Attacks on LLM models continue to gain momentum, evolving in response to the expanding capabilities of generative AI. Experts at Sysdig have reported the rapid advancement of LLMjacking, a technique where cybercriminals steal cloud service credentials to exploit powerful AI models without cost, including the recently introduced DeepSeek.
Since LLMjacking was first documented in May 2024, researchers have observed a significant surge in attacks. By September, reports indicated that cybercriminals were leveraging proxy servers to intercept and reroute requests directed at OpenAI, AWS, and Azure. Now, the DeepSeek model has become a prime target. Merely days after the December 2024 release of DeepSeek-V3, hackers integrated it into OpenAI Reverse Proxy (ORP). Following the launch of DeepSeek-R1 in January 2025, they swiftly expanded ORP support to include R1 as well.
The use of ORP remains a cornerstone of LLMjacking operations. By employing proxy-based techniques, attackers bypass service protections, obscure request origins, and facilitate black market access to LLM models. On a darknet marketplace, more than 55 stolen API keys for DeepSeek were discovered. Analysis revealed that hundreds of keys belonging to OpenAI, Google AI, Mistral AI, and other platforms were being funneled through ORP.
The investigation uncovered that cybercriminals not only pilfer API keys but also monetize them by creating illicit service platforms.
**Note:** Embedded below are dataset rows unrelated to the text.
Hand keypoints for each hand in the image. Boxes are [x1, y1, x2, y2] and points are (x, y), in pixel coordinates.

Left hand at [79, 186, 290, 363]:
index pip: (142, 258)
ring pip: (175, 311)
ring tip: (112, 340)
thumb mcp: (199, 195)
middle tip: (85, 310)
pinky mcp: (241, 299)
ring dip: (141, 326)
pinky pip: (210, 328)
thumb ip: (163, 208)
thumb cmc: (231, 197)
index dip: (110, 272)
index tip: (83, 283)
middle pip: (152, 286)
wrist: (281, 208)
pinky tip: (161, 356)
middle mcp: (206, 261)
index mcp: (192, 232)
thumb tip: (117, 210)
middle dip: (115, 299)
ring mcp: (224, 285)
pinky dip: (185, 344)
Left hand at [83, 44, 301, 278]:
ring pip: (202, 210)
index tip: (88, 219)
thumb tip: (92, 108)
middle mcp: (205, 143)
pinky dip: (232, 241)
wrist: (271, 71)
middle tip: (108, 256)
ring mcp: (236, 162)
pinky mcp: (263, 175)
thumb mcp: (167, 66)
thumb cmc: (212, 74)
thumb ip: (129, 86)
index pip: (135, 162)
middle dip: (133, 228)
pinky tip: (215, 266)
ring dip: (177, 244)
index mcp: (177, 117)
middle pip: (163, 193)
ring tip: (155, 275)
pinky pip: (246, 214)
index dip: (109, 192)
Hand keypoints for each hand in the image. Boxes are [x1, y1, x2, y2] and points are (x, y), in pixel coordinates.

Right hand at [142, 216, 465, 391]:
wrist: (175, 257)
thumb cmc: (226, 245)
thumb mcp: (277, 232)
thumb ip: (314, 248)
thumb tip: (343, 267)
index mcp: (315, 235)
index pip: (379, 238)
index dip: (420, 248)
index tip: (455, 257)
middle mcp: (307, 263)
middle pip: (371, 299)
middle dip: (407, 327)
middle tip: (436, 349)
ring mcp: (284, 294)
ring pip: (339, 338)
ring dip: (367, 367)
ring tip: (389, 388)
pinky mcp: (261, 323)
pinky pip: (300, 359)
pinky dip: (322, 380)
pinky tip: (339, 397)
One of the detected proxies sold 30-day access for $30, and within just 4.5 days, users had consumed over 2 billion tokens, potentially incurring financial damages exceeding $50,000. The most expensive model in use was Claude 3 Opus, with associated costs reaching $38,951.
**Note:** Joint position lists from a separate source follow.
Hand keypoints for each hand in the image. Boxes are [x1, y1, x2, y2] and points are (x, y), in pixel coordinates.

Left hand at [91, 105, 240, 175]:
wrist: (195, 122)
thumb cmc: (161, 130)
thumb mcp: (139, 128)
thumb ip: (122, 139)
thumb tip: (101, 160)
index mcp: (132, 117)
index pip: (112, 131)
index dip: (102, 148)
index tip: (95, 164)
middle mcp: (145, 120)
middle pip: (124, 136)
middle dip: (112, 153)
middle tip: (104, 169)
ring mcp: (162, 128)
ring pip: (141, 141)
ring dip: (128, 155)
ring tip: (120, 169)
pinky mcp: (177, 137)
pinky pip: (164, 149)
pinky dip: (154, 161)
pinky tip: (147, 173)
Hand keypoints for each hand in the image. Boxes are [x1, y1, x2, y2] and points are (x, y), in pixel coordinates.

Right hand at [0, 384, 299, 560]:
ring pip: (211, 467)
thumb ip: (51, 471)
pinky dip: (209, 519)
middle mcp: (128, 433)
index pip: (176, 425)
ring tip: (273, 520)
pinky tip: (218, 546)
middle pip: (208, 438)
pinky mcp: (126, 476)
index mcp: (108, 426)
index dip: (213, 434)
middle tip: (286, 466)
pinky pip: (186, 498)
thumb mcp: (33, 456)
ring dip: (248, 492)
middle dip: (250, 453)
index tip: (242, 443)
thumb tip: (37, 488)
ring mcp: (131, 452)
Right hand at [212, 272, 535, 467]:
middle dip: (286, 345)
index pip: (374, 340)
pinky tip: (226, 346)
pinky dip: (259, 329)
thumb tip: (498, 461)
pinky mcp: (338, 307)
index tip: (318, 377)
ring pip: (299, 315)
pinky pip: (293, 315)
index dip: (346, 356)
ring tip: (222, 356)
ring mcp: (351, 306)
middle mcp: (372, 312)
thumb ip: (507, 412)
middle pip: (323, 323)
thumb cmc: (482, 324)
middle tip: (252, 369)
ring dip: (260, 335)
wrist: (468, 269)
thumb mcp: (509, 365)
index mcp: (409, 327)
The primary burden falls on the owners of compromised accounts, who are left to foot exorbitant bills. This exploitation mirrors cryptojacking, where hackers covertly hijack computational resources for unauthorized cryptocurrency mining.
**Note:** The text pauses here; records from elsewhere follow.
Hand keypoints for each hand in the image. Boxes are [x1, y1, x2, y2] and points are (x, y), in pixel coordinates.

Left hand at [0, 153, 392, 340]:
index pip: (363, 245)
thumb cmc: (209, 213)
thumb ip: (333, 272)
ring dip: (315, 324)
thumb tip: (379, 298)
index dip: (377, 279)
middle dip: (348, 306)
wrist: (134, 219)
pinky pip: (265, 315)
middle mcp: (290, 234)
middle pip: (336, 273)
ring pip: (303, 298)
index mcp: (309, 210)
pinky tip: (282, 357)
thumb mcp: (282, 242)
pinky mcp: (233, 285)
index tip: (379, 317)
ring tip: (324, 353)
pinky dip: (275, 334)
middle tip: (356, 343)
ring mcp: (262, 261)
Researchers note that LLMjacking has already fostered organized communities, where threat actors exchange API key exploits, security bypass techniques, and access trade strategies. Popular forums, Discord chats, and platforms like Rentry.co serve as hubs for coordinating attacks and distributing hacking tools.
Mitigating these threats demands robust API key security measures. Experts advise against storing credentials in code, advocate for temporary keys with regular rotation, and emphasize monitoring tools to detect anomalous activity. However, as LLM adoption grows and their operational costs escalate, cloud service attacks are poised to intensify.